Los guardias se estaban divirtiendo. Su postura era relajada. Eddie trataba de contener la respiración. Sólo un poco más. Lanzó una piedra más arriba, jugueteó con las dos de abajo, luego atrapó la tercera y volvió a repetir el juego.
—Oooh —exclamó Loco Tercero.
—Te gusta, ¿eh? —dijo Eddie. Ahora movía las piedras más deprisa. Seguía lanzando una piedra arriba y vigilando los ojos de sus captores que la seguían por el aire. Cantaba—: La, la-la-la, laaa… —y luego—: Cuando cuente tres… —y luego—: La, la-la-la, laaaa… —y luego—: Mi capitán, para usted el de la izquierdaaaaa…
Loco Segundo frunció el ceño con desconfianza, pero Eddie sonrió como sonreían los que hacían juegos malabares en el Ruby Pier cuando perdían público.
—Mira esto, mira esto, ¡mira esto! —entonó Eddie—. El mayor espectáculo del mundo, amiguito. Eddie lo hizo más rápido y luego contó:
—Uno… dos… —entonces lanzó una piedra mucho más alto que antes. Los Locos la siguieron con la vista.

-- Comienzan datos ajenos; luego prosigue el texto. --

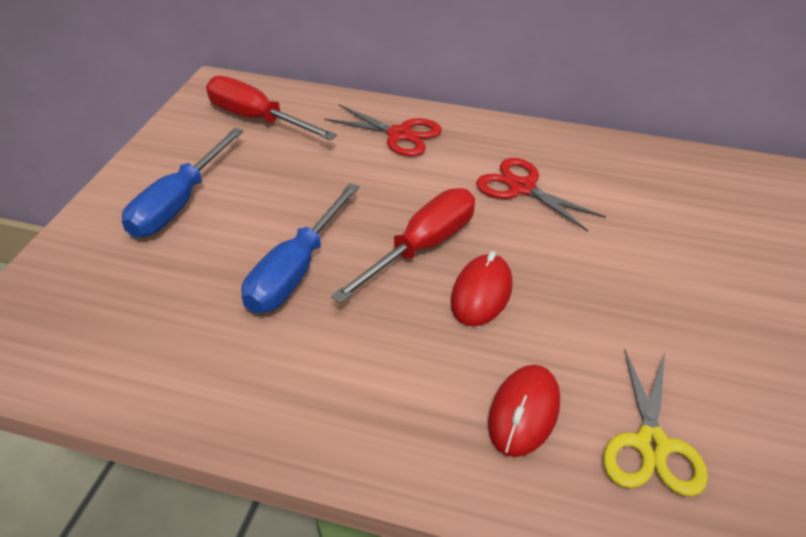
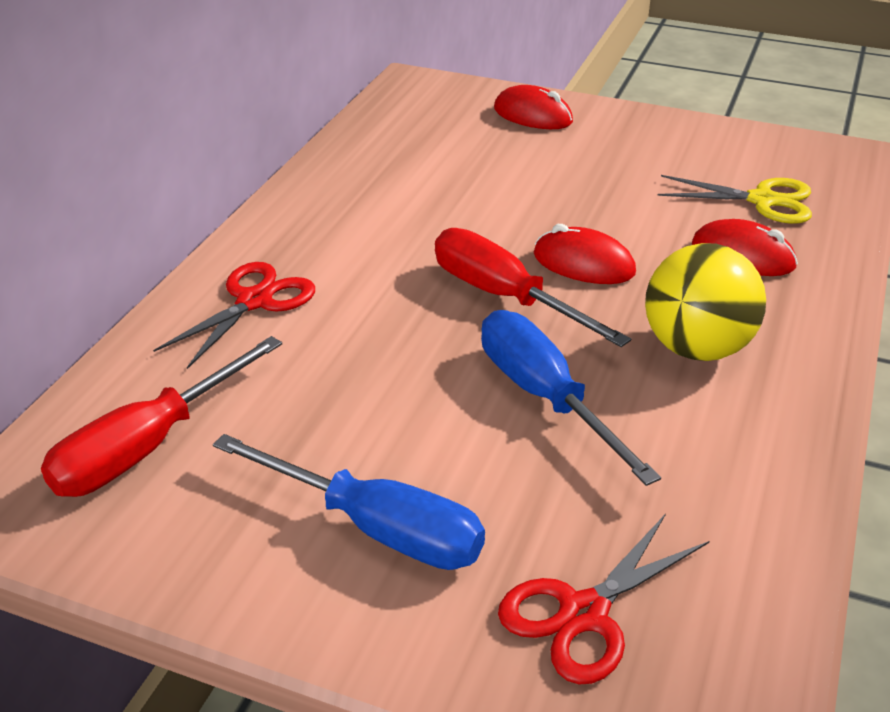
camera: 85 degrees left, 5 degrees down
(296, 271) = (544, 397): blue screwdriver -> blue screwdriver turned 150 degrees counterclockwise
(361, 363) = (696, 348): none -> yellow ball
(522, 188) = (401, 221): red scissors -> red scissors (584, 613)
(760, 258) = (532, 115): none -> red mouse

—¡Ahora! —gritó Eddie. Sin dejar de mover las piedras, agarró una y, como el buen lanzador de béisbol que había sido siempre, la tiró con fuerza a la cara del Loco Segundo y le rompió la nariz. Eddie agarró la segunda piedra y la lanzó, con la mano izquierda, a la barbilla del Loco Primero, que cayó hacia atrás cuando el capitán daba un salto para apoderarse de su bayoneta. Loco Tercero, paralizado momentáneamente, echó mano a su pistola y disparó enloquecido mientras Morton y Smitty le agarraban por las piernas. La puerta se abrió bruscamente y entró Loco Cuarto. Eddie le tiró la última piedra, que no le alcanzó la cabeza por centímetros, pero cuando se agachó, el capitán le estaba esperando pegado a la pared con la bayoneta, y se la hundió en la caja torácica con tanta fuerza que los dos salieron por la puerta. Eddie, impulsado por su adrenalina, saltó sobre Loco Segundo y le golpeó la cara con más fuerza de la que había golpeado nunca a ninguno de los de la avenida Pitkin. Agarró una piedra y la estrelló contra su cráneo, una y otra vez, hasta que se miró las manos y vio una masa viscosa púrpura, que comprendió que era sangre y piel y carbón, todo mezclado. Entonces oyó un disparo y se llevó las manos a la cabeza, embadurnándose las sienes con aquella masa. Miró hacia arriba y vio a Smitty allí mismo de pie, con la pistola de un enemigo en la mano. El cuerpo de Loco Segundo dejó de ofrecer resistencia. Sangraba por el pecho.
—Por Rabozzo —murmuró Smitty.
A los pocos minutos los cuatro guardias estaban muertos.